Many chemicals commonly occurring in surface water are found to be hormonally active. Fourteen compounds including four sex hormones, three synthetic hormones, one non-steroidal anti-androgen, and six industrial endocrine-disrupting chemicals were selected to examine their acute toxicities on the freshwater planarian, Dugesia japonica. Among all test chemicals, diethylstilbestrol had the highest toxicity. Relatively, the toxicities of the synthetic hormones were higher than the natural ones. Among the six industrial endocrine-disrupting chemicals tested, bisphenol A was the most toxic, with a 48-h LC50 of 8.3 mg L−1. Overall, the natural or synthetic hormones, other than estrone and estriol, were more acutely toxic to planarians than the industrial endocrine disruptors tested. The acute toxicities of the test chemicals to Dugesia japonica were in the same order of magnitude as those to Daphnia magna based on available published data. Despite this study used non-environmentally relevant levels, such kinds of chemicals do not exist singly in the aquatic environment, but typically act in synergistic and/or additive ways in the complex environmental mixtures, and the total estrogen equivalents are much higher than a single chemical. This study stands as a starting point for other acute and chronic assays, namely using mixtures.

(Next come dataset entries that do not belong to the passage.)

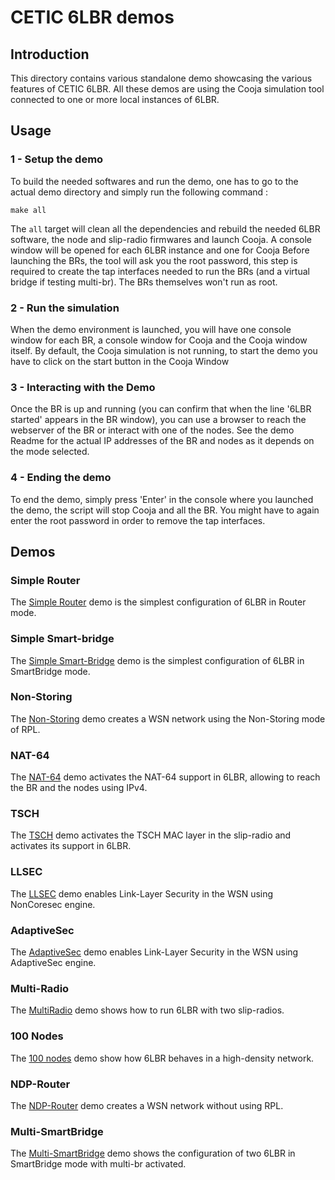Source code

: # CETIC 6LBR demos

## Introduction

This directory contains various standalone demo showcasing the various features of CETIC 6LBR. All these demos are using the Cooja simulation tool connected to one or more local instances of 6LBR.

## Usage

### 1 - Setup the demo

To build the needed softwares and run the demo, one has to go to the actual demo directory and simply run the following command :

    make all
    
The `all` target will clean all the dependencies and rebuild the needed 6LBR software, the node and slip-radio firmwares and launch Cooja. A console window will be opened for each 6LBR instance and one for Cooja
Before launching the BRs, the tool will ask you the root password, this step is required to create the tap interfaces needed to run the BRs (and a virtual bridge if testing multi-br). The BRs themselves won't run as root.

### 2 - Run the simulation

When the demo environment is launched, you will have one console window for each BR, a console window for Cooja and the Cooja window itself. By default, the Cooja simulation is not running, to start the demo you have to click on the start button in the Cooja Window

### 3 - Interacting with the Demo

Once the BR is up and running (you can confirm that when the line '6LBR started' appears in the BR window), you can use a browser to reach the webserver of the BR or interact with one of the nodes. See the demo Readme for the actual IP addresses of the BR and nodes as it depends on the mode selected.

### 4 - Ending the demo

To end the demo, simply press 'Enter' in the console where you launched the demo, the script will stop Cooja and all the BR. You might have to again enter the root password in order to remove the tap interfaces.

## Demos

### Simple Router

The [Simple Router](simple-router/README.md) demo is the simplest configuration of 6LBR in Router mode.

### Simple Smart-bridge

The [Simple Smart-Bridge](simple-smartbridge/README.md) demo is the simplest configuration of 6LBR in SmartBridge mode.

### Non-Storing

The [Non-Storing](non-storing/README.md) demo creates a WSN network using the Non-Storing mode of RPL.

### NAT-64

The [NAT-64](nat64/README.md) demo activates the NAT-64 support in 6LBR, allowing to reach the BR and the nodes using IPv4.

### TSCH

The [TSCH](tsch/README.md) demo activates the TSCH MAC layer in the slip-radio and activates its support in 6LBR.

### LLSEC

The [LLSEC](llsec/README.md) demo enables Link-Layer Security in the WSN using NonCoresec engine.

### AdaptiveSec

The [AdaptiveSec](adaptivesec/README.md) demo enables Link-Layer Security in the WSN using AdaptiveSec engine.

### Multi-Radio

The [MultiRadio](multi-radio/README.md) demo shows how to run 6LBR with two slip-radios.

### 100 Nodes

The [100 nodes](100-nodes/README.md) demo show how 6LBR behaves in a high-density network.

### NDP-Router

The [NDP-Router](ndp-router/README.md) demo creates a WSN network without using RPL.

### Multi-SmartBridge

The [Multi-SmartBridge](multi-smartbridge/README.md) demo shows the configuration of two 6LBR in SmartBridge mode with multi-br activated.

Disturbances to neurotransmitter levels and their metabolic enzyme activity in a freshwater planarian exposed to cadmium

Using specific neurobehaviors as endpoints, previous studies suggested that planarian neurotransmission systems could be targets of Cd neurotoxicity. However, direct evidence for disturbed neurotransmission systems by Cd in treated planarians is still lacking. In planarians, dopamine (DA) and serotonin (5-HT) play critical roles in neuromuscular function, but little is known about their metabolic degradation. Therefore, in this study, we attempted to determine the appearances of DA, 5-HT, and their metabolic products in the freshwater planarian Dugesia japonica, characterize the activity of enzymes involved in their metabolism, and investigate the effects of Cd on planarian 5-HTergic and DAergic neurotransmission systems. Only DA, 5-HT, and 5-hydroxyindole-3-acetic acid (5-HIAA) were found in planarian tissues. Further enzymatic study revealed the activity of planarian monoamine oxidase (MAO) but not catechol-O-methyl transferase (COMT). These findings suggest that planarian MAO catalyzes the metabolism of 5-HT into 5-HIAA. However, DA metabolites from the MAO-involved metabolic pathway were not found, which might be due to a lack of COMT activity. Finally, in Cd-treated planarians, tissue levels of 5-HT and DA were decreased and MAO activity altered, suggesting that planarian neurotransmission systems are disturbed following Cd treatment.